Os números ajudam a dimensionar o crescimento do fenômeno. Cerca de 20% dos jogos lançados na Steam em 2025 incluíram algum tipo de divulgação de IA generativa, um aumento de 800% em relação ao ano anterior. Arc Raiders e Call of Duty: Black Ops 7 estão entre os títulos recentes com divulgação ativa. A tendência não dá sinais de reversão.
A posição que a Epic precisa defender
O debate em torno das declarações de Sweeney revela uma tensão real que a indústria vai precisar resolver nos próximos anos. De um lado, estúdios argumentam que IA generativa é uma ferramenta como qualquer outra, comparável a um motor de física ou a uma biblioteca de assets, e que exigir sua divulgação cria um estigma injusto. Do outro, consumidores argumentam que têm o direito de saber como o produto que estão comprando foi feito, especialmente num período em que a linha entre conteúdo humano e gerado por máquina está sendo redesenhada a cada mês.

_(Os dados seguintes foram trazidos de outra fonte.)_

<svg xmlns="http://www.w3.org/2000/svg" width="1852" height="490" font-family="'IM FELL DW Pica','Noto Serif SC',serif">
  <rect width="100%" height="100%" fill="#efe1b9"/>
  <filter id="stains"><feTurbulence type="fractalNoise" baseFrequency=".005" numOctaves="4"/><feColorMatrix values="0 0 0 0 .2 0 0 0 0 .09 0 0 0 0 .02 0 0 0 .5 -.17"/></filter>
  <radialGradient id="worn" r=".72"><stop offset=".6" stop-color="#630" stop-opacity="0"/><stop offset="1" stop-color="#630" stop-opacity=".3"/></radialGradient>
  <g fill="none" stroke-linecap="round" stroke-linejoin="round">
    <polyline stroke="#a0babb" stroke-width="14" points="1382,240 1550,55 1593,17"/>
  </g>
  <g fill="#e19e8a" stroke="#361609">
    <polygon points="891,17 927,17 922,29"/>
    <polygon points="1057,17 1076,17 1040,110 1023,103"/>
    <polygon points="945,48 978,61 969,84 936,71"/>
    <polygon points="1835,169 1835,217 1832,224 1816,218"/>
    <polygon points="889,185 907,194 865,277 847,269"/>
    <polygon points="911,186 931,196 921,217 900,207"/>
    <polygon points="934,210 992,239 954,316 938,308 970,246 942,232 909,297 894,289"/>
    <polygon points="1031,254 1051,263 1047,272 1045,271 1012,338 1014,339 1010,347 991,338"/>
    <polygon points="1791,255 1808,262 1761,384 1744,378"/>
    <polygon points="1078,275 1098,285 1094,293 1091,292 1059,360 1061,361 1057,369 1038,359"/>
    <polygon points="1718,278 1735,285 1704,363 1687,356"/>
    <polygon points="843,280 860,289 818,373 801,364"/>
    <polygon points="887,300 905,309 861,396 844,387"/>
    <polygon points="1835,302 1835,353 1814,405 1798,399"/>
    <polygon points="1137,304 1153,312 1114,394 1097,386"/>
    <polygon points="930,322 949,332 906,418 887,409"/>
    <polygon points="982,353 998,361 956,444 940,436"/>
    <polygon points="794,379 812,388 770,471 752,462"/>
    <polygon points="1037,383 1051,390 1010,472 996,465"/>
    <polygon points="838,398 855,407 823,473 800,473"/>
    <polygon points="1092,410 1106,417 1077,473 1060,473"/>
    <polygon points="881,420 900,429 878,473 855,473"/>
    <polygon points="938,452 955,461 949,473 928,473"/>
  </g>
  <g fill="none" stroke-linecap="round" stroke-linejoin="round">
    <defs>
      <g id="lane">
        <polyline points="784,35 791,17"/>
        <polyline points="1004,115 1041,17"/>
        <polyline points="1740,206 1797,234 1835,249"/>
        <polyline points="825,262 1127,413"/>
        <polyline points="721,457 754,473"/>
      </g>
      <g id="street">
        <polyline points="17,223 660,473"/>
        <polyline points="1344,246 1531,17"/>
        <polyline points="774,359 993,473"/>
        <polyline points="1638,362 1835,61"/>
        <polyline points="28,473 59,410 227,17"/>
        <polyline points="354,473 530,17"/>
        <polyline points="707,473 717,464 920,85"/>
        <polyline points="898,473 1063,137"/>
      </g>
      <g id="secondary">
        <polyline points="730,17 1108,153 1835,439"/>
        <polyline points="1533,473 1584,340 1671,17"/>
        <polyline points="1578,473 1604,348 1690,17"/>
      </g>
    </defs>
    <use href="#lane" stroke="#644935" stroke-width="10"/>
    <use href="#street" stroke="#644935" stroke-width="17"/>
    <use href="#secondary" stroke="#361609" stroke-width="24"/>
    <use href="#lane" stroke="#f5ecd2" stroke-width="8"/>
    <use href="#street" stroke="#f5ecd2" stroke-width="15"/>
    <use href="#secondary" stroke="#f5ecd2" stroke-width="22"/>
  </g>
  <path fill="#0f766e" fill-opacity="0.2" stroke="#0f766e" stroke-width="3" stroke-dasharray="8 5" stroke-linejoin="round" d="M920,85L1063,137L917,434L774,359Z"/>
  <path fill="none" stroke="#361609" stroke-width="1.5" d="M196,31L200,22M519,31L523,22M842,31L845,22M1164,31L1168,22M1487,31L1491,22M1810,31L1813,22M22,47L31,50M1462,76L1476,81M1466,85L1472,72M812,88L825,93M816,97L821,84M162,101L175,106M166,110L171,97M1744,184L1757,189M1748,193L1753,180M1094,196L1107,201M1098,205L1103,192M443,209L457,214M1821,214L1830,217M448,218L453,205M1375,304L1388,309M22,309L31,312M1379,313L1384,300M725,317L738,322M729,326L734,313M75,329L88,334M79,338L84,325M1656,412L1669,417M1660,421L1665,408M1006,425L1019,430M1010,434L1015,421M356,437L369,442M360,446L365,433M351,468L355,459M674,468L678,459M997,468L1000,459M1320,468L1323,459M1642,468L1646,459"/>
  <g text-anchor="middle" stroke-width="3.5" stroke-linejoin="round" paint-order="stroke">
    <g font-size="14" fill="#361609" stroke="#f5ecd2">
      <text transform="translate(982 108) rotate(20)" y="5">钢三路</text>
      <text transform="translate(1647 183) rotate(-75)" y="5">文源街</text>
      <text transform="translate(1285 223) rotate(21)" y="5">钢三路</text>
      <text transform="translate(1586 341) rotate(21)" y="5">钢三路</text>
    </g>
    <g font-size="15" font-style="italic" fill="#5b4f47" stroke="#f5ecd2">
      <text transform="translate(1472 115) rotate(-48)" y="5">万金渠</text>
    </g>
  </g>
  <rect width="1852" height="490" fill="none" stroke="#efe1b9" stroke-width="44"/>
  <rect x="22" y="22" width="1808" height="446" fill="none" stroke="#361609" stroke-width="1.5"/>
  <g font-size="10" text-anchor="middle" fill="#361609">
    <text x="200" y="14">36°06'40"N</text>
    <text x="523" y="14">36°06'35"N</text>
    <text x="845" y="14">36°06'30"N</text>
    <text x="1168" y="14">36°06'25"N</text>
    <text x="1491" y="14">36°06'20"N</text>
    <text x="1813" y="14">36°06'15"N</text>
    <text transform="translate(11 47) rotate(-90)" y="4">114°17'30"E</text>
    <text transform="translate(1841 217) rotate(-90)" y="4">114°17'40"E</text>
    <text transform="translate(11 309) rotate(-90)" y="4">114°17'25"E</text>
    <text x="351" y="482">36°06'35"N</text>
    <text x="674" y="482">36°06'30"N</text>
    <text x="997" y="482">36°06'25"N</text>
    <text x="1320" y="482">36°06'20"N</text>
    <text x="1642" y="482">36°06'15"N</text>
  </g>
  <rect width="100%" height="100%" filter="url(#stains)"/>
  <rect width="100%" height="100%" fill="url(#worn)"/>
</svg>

A Epic Games tem um interesse claro em que a primeira posição vença. O Unreal Engine 6 é, em grande medida, uma aposta no futuro em que IA generativa está integrada a todo o processo criativo de desenvolvimento de jogos. Sweeney pode estar certo sobre a direção para onde a indústria está caminhando. Mas pedir que a Valve pare de avisar os consumidores sobre isso é uma posição que dificilmente vai ser aceita sem resistência, especialmente num momento em que a desconfiança em relação ao conteúdo gerado por IA está em alta.